Introducing Absolute Quantities
Until now, mp-units forced users to choose between points (no arithmetic) and deltas (no physical semantics) — missing the most common case: a non-negative absolute amount.
An absolute quantity represents an absolute amount of a physical property — measured from a true, physically meaningful zero. Examples include mass in kilograms, temperature in Kelvin, or length in meters (as a size, not a position). Such quantities live on a ratio scale and are anchored at a physically meaningful zero; negative values are typically meaningless.
Absolute quantities stand in contrast to:
- Affine points (e.g., \(20\ \mathrm{°C}\), \(100\ \mathrm{m}\ \mathrm{AMSL}\)) — values measured relative to an arbitrary or conventional origin.
- Deltas (e.g., \(10\ \mathrm{K}\), \(–5\ \mathrm{kg}\)) — differences between two values.

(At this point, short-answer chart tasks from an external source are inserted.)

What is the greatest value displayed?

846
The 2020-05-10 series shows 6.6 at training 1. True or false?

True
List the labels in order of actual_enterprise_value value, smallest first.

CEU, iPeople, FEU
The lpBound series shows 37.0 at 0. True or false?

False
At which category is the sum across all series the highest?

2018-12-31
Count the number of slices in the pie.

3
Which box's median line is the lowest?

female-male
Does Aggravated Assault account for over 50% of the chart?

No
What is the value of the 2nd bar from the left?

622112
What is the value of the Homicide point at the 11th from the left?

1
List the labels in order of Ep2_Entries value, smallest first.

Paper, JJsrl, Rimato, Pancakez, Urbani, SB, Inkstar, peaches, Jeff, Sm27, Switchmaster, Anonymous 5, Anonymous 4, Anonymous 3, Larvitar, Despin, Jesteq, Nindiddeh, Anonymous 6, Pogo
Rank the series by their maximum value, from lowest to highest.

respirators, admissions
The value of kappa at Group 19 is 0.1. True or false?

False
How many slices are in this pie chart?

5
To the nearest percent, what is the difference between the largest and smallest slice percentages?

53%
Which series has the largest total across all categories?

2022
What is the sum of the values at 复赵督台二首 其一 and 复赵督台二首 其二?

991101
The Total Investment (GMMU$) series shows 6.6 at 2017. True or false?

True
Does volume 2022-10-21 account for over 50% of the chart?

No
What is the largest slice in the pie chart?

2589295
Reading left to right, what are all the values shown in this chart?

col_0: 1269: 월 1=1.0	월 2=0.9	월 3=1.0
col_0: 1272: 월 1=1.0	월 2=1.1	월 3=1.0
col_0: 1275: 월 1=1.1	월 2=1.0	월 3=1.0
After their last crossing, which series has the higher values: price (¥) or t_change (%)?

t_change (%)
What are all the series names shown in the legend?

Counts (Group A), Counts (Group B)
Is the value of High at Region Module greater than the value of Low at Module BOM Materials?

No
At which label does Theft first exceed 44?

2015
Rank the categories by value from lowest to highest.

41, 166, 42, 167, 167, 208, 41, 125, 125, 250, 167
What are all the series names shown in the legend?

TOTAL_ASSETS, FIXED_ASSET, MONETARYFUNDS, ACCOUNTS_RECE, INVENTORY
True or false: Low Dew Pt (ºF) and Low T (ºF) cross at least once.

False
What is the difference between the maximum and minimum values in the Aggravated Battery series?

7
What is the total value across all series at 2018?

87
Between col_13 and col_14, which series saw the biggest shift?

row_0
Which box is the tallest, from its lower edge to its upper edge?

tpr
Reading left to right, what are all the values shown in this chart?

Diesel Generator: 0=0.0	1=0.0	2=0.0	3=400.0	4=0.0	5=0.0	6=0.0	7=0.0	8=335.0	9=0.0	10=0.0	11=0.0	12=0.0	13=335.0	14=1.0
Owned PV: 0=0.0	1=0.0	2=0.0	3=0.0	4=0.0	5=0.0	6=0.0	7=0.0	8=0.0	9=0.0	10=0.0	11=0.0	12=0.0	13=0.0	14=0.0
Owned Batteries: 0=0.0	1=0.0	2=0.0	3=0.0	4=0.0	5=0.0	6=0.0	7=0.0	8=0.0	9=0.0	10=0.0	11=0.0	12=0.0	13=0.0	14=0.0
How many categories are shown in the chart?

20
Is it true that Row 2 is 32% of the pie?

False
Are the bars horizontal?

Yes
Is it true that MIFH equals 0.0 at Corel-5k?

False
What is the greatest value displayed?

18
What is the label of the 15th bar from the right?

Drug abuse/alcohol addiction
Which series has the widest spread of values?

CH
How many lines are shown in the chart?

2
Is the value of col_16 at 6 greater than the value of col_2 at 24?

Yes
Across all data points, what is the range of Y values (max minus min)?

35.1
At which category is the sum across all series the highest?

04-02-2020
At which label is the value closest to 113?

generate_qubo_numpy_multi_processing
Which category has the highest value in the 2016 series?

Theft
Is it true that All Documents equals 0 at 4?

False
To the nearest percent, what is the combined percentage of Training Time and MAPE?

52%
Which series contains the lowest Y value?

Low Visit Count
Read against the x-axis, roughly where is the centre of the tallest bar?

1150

Arithmetic on absolute quantities behaves like ordinary algebra: addition, subtraction, and scaling are well-defined and map naturally to physical reasoning. This article proposes making absolute quantities the default abstraction in mp-units V3, reflecting how scientists express equations in practice.
Note: Revised on March 11, 2026 for clarity, accuracy, and completeness.